As per the latest subscriber data by TRAI (Telecom Regulatory Authority of India), Tata Play is the leading DTH player with 22 million active subscribers and 32.43% market share. Airtel Digital TV is the second largest player with 17.58 million, followed by Dish TV (13.97 million) and Sun Direct (12.5 million). Due to its investments in OTT aggregator service Binge, Tata Play posted a net loss of 105 crore for the last fiscal, as opposed to a net profit of 69 crore in FY22.

In India, unlike the West, where cable and DTH were costlier and OTT services came as cheaper alternatives, ARPU (average revenue per user) for pay-TV is much lower than premium OTTs. Moreover, there are over 90 million homes, which are yet to buy their first TV, which the pay-TV industry sees as a big potential. And while some affluent households are moving to connected TVs, many free-to-air viewers are upgrading to pay-TV.

“The problem comes when companies stop listening to customers. Even now, barring the three months of the monsoon, at least two days in a month I am out in the field. My field visits are not just about visiting our own customers. I randomly visit the homes of people and talk to them about anything. The purpose is to fathom their lifestyles, beliefs, aspirations and constraints. In the process, I also check on their experience and expectations from media and entertainment.”

He gives an example: In the early days villages did not have continuous electricity supply. Subscribers told them that while they recharged for the month, their money was wasted for many days due to power cuts. At 240 a month, it came to 8 a day. So he and his team created scratch cards for the unused value, which people could buy and recharge when necessary. Most of Tata Play’s process changes with respect to packaging, pricing, distribution, communication and service have been a result of these conversations during field visits, says Nagpal.

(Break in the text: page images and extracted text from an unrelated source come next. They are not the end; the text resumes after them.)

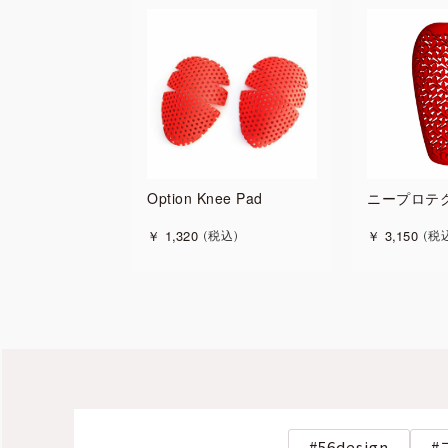
Option Knee Pad
ニープロテ
￥
1,320
￥
3,150
税込
税
56design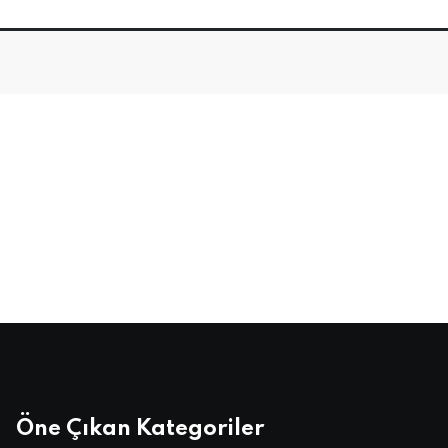
Öne Çıkan Kategoriler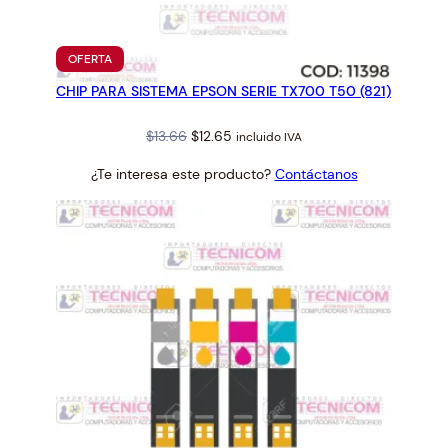
E
C
T
PRODUCTO
OFERTA
O
EN
CHIP PARA SISTEMA EPSON SERIE TX700 T50 (821)
OFERTA
R
E
Original
Current
$
13.66
$
12.65
incluido IVA
P
price
price
S
¿Te interesa este producto?
Contáctanos
was:
is:
O
$13.66.
$12.65.
N
#
2
1
9
8
6
3
5
c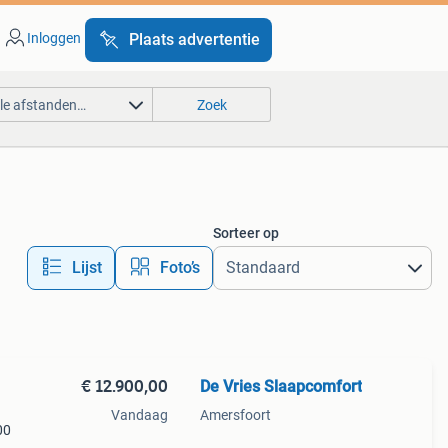
Inloggen
Plaats advertentie
lle afstanden…
Zoek
Sorteer op
Lijst
Foto’s
€ 12.900,00
De Vries Slaapcomfort
Vandaag
Amersfoort
00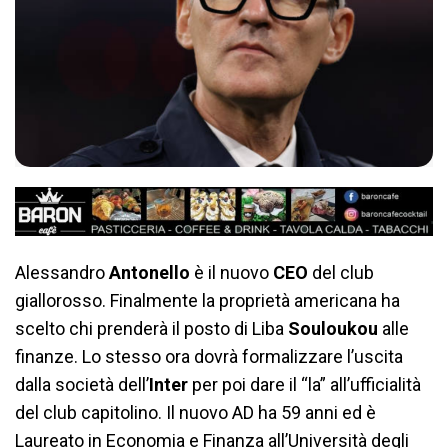
Alessandro
Antonello
è il nuovo
CEO
del club
giallorosso. Finalmente la proprietà americana ha
scelto chi prenderà il posto di Liba
Souloukou
alle
finanze. Lo stesso ora dovrà formalizzare l’uscita
dalla società dell’
Inter
per poi dare il “la” all’ufficialità
del club capitolino. Il nuovo AD ha 59 anni ed è
Laureato in Economia e Finanza all’Università degli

“I feel very under-confident and rudderless if I don’t know what the customer is thinking of my brand. Binge was created like this. Customers wanted a seamless experience with OTTs, so we gave them one subscription,” he says.

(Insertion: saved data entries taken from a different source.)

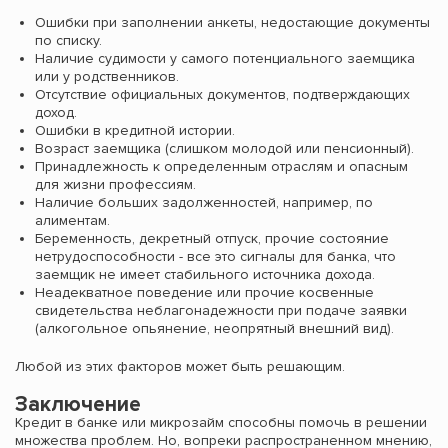
Ошибки при заполнении анкеты, недостающие документы
по списку.
Наличие судимости у самого потенциального заемщика
или у родственников.
Отсутствие официальных документов, подтверждающих
доход.
Ошибки в кредитной истории.
Возраст заемщика (слишком молодой или пенсионный).
Принадлежность к определенным отраслям и опасным
для жизни профессиям.
Наличие больших задолженностей, например, по
алиментам.
Беременность, декретный отпуск, прочие состояние
нетрудоспособности - все это сигналы для банка, что
заемщик не имеет стабильного источника дохода.
Неадекватное поведение или прочие косвенные
свидетельства неблагонадежности при подаче заявки
(алкогольное опьянение, неопрятный внешний вид).
Любой из этих факторов может быть решающим.
Заключение
Кредит в банке или микрозайм способны помочь в решении
множества проблем. Но, вопреки распространенном мнению,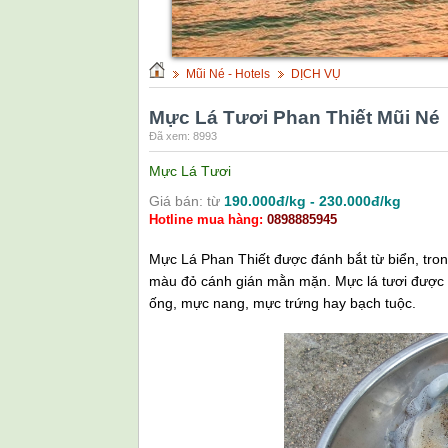
Mũi Né - Hotels
DỊCH VỤ
Mực Lá Tươi Phan Thiết Mũi Né
Đã xem: 8993
Mực Lá Tươi
Giá bán: từ
190.000đ/kg - 230.000đ/kg
Hotline mua hàng:
0898885945
Mực Lá Phan Thiết được đánh bắt từ biển, trong
màu đỏ cánh gián mằn mặn. Mực lá tươi được 
ống, mực nang, mực trứng hay bạch tuộc.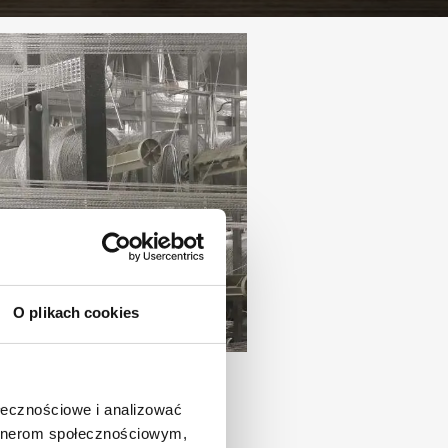
O plikach cookies
ansowanie z funduszy
ołecznościowe i analizować
Europejskiej
artnerom społecznościowym,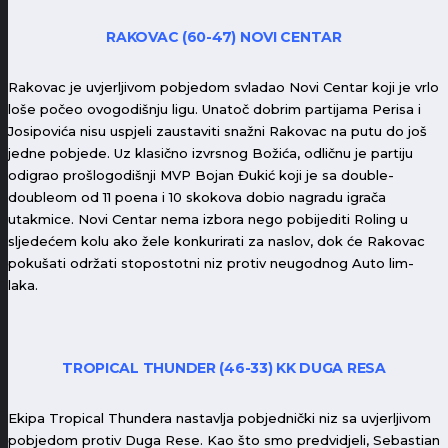
RAKOVAC (60-47) NOVI CENTAR
Rakovac je uvjerljivom pobjedom svladao Novi Centar koji je vrlo
loše počeo ovogodišnju ligu. Unatoč dobrim partijama Perisa i
Josipovića nisu uspjeli zaustaviti snažni Rakovac na putu do još
jedne pobjede. Uz klasično izvrsnog Božića, odličnu je partiju
odigrao prošlogodišnji MVP Bojan Đukić koji je sa double-
doubleom od 11 poena i 10 skokova dobio nagradu igrača
utakmice. Novi Centar nema izbora nego pobijediti Roling u
sljedećem kolu ako žele konkurirati za naslov, dok će Rakovac
pokušati održati stopostotni niz protiv neugodnog Auto lim-
laka.
TROPICAL THUNDER (46-33) KK DUGA RESA
Ekipa Tropical Thundera nastavlja pobjednički niz sa uvjerljivom
pobjedom protiv Duga Rese. Kao što smo predvidjeli, Sebastian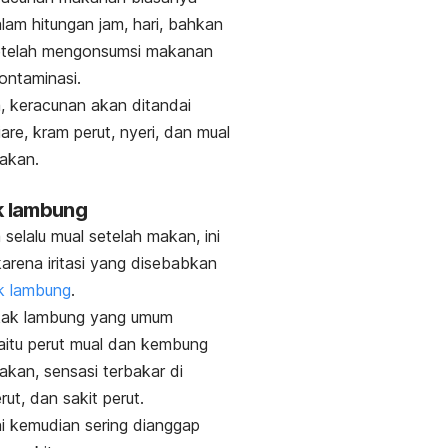
lam hitungan jam, hari, bahkan
etelah mengonsumsi makanan
ontaminasi.
 keracunan akan ditandai
are, kram perut, nyeri, dan mual
akan.
k lambung
 selalu mual setelah makan, ini
 karena iritasi yang disebabkan
k lambung
.
ukak lambung yang umum
yaitu perut mual dan kembung
akan, sensasi terbakar di
ut, dan sakit perut.
ni kemudian sering dianggap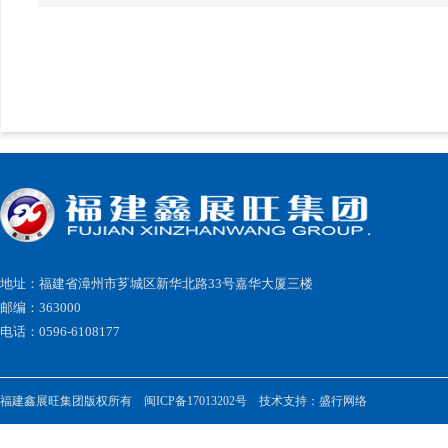
地址：福建省漳州市芗城区新华北路33号嘉华大厦三楼
邮编：363000
电话：0596-6108177
福建鑫展旺集团版权所有
闽ICP备17013202号
技术支持：
盛行网络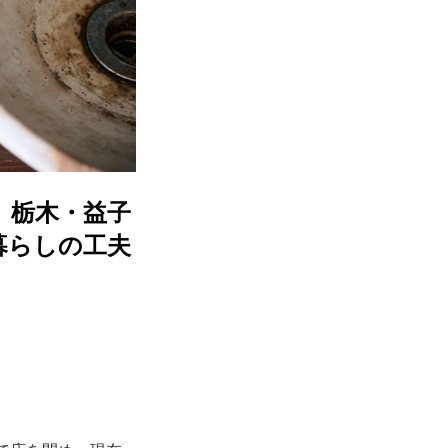
、栃木・益子
暮らしの工夫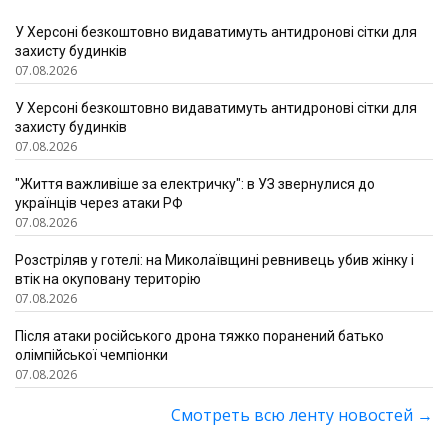
У Херсоні безкоштовно видаватимуть антидронові сітки для
захисту будинків
07.08.2026
У Херсоні безкоштовно видаватимуть антидронові сітки для
захисту будинків
07.08.2026
"Життя важливіше за електричку": в УЗ звернулися до
українців через атаки РФ
07.08.2026
Розстріляв у готелі: на Миколаївщині ревнивець убив жінку і
втік на окуповану територію
07.08.2026
Після атаки російського дрона тяжко поранений батько
олімпійської чемпіонки
07.08.2026
Смотреть всю ленту новостей
→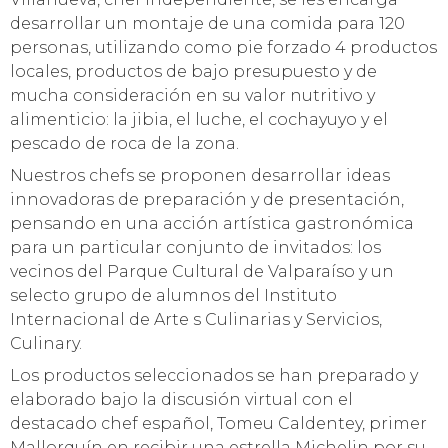
desarrollar un montaje de una comida para 120
personas, utilizando como pie forzado 4 productos
locales, productos de bajo presupuesto y de
mucha consideración en su valor nutritivo y
alimenticio: la jibia, el luche, el cochayuyo y el
pescado de roca de la zona.
Nuestros chefs se proponen desarrollar ideas
innovadoras de preparación y de presentación,
pensando en una acción artística gastronómica
para un particular conjunto de invitados: los
vecinos del Parque Cultural de Valparaíso y un
selecto grupo de alumnos del Instituto
Internacional de Arte s Culinarias y Servicios,
Culinary.
Los productos seleccionados se han preparado y
elaborado bajo la discusión virtual con el
destacado chef español, Tomeu Caldentey, primer
Mallorquín en recibir una estrella Michelin por su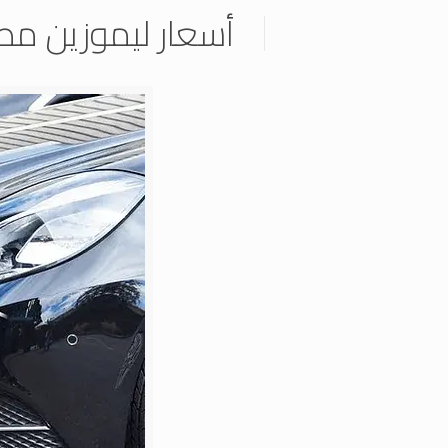
أسعار ليموزين مطا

It’s time for dessert. Nagpal asks for a kesri phirni; I order gulab jamun.

In January, Nagpal, who enjoys writing, published his first book, Adapt: To Thrive, Not Just Survive. “It is a guidebook for business leaders, B-school aspirants and budding entrepreneurs. It gives you 10 valuable business lessons through 10 fictionalised short stories. Most of these are learnings that I have experienced myself,” he says.

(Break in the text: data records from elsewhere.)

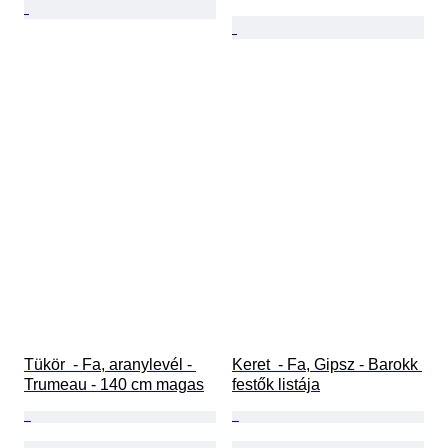
Tükör  - Fa, aranylevél - 
Keret  - Fa, Gipsz - Barokk 
Trumeau - 140 cm magas
festők listája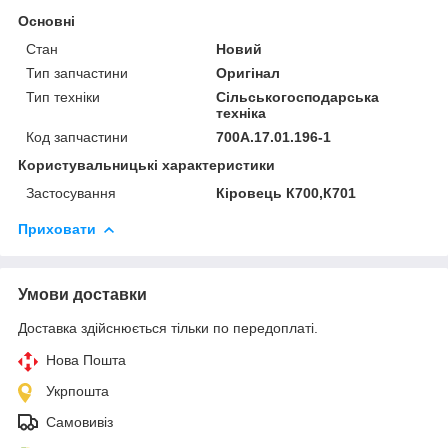
Основні
Стан
Новий
Тип запчастини
Оригінал
Тип техніки
Сільськогосподарська
техніка
Код запчастини
700А.17.01.196-1
Користувальницькі характеристики
Застосування
Кіровець К700,К701
Приховати
Умови доставки
Доставка здійснюється тільки по передоплаті.
Нова Пошта
Укрпошта
Самовивіз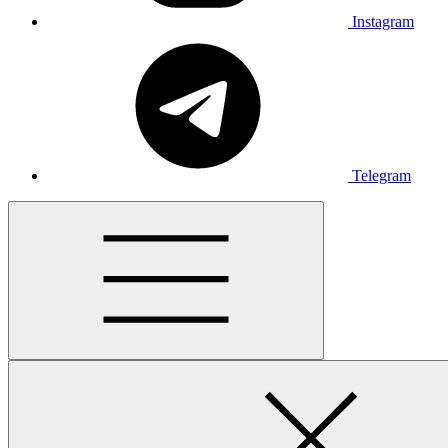
Instagram
Telegram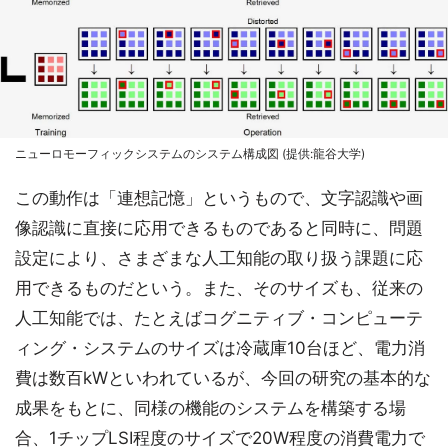
ニューロモーフィックシステムのシステム構成図 (提供:龍谷大学)
この動作は「連想記憶」というもので、文字認識や画
像認識に直接に応用できるものであると同時に、問題
設定により、さまざまな人工知能の取り扱う課題に応
用できるものだという。また、そのサイズも、従来の
人工知能では、たとえばコグニティブ・コンピューテ
ィング・システムのサイズは冷蔵庫10台ほど、電力消
費は数百kWといわれているが、今回の研究の基本的な
成果をもとに、同様の機能のシステムを構築する場
合、1チップLSI程度のサイズで20W程度の消費電力で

The idea for the book came during the covid-19 lockdown. “Before the lockdown was announced, all the CEOs of the Tata Group companies were taken on a call by Chandra (N. Chandrasekaran, group chairman). And he said guys, this is more serious than it looks. Start working from home for the next three weeks. This was before any lockdown was announced,” Nagpal recalls. “He ended the call by telling us to go ahead and do whatever we have been wanting to do for all these years and did not have the time for.”

We connect over our love of reading and Hindi literature, and attending kavi sammelans while growing up. “I started playing the flute 15 years ago,” he recalls. “I found a great trainer, and would carry the flute with me everywhere I travelled. It couldn’t be checked in, and had to be carried by hand... I would practise in my hotel room at night.” Recently, he also attended an acting workshop because he wanted to understand the science and techniques of acting. “That course taught me that you have to find your own technique. If you do the same as somebody else, you can’t grow.”

Over the years, Nagpal feels that his own style of working has evolved. “When I became a manager, I would challenge the status quo but let them (my juniors) do the job. I learned from my own life—I hated the bosses who would breathe down my neck while I was executing the work assigned to me. You have given the brief, now let me do it. If you are checking on me every hour and giving instructions, I can’t work like that. People don’t leave companies, they leave lousy bosses. I have had 13-15 bosses in my life. Probably three of them taught me what to do, and the rest taught me what not to do. I am actually more grateful to the ones who taught me what not to do.”